WHAT TO DO: As soon as the line containing "Clients come to" appears in the material below, start returning lines exactly, and end with the line containing "downturn appears to".

MATERIAL SUPPLIED:
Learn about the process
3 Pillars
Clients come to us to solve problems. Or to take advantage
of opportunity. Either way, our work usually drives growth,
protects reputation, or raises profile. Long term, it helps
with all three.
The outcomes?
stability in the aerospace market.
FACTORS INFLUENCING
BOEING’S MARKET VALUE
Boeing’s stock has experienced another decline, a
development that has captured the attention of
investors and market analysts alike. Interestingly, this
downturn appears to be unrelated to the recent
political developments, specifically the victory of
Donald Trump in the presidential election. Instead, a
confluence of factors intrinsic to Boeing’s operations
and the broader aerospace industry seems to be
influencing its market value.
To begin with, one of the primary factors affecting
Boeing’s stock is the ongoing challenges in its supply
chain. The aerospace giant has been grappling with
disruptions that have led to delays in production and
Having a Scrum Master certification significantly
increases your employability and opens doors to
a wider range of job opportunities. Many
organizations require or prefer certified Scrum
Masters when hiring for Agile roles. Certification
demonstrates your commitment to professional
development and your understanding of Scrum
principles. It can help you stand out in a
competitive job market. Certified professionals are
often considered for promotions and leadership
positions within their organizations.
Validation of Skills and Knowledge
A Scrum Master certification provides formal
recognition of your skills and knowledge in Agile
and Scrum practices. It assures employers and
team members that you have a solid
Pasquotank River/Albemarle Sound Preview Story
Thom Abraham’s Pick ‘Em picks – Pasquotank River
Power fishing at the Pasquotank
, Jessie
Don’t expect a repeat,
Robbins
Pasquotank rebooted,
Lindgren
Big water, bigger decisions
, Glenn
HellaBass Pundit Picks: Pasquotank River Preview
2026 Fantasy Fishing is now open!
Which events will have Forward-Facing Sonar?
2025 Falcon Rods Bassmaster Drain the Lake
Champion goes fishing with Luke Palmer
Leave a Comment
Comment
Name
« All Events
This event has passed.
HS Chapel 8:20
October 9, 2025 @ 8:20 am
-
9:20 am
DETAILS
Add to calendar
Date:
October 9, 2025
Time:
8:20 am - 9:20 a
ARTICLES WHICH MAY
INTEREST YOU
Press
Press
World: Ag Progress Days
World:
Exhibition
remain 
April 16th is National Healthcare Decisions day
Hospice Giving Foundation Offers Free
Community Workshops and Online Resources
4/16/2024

PROBLEM SOLUTION:
Clients come to us to solve problems. Or to take advantage
of opportunity. Either way, our work usually drives growth,
protects reputation, or raises profile. Long term, it helps
with all three.
The outcomes?
stability in the aerospace market.
FACTORS INFLUENCING
BOEING’S MARKET VALUE
Boeing’s stock has experienced another decline, a
development that has captured the attention of
investors and market analysts alike. Interestingly, this
downturn appears to be unrelated to the recent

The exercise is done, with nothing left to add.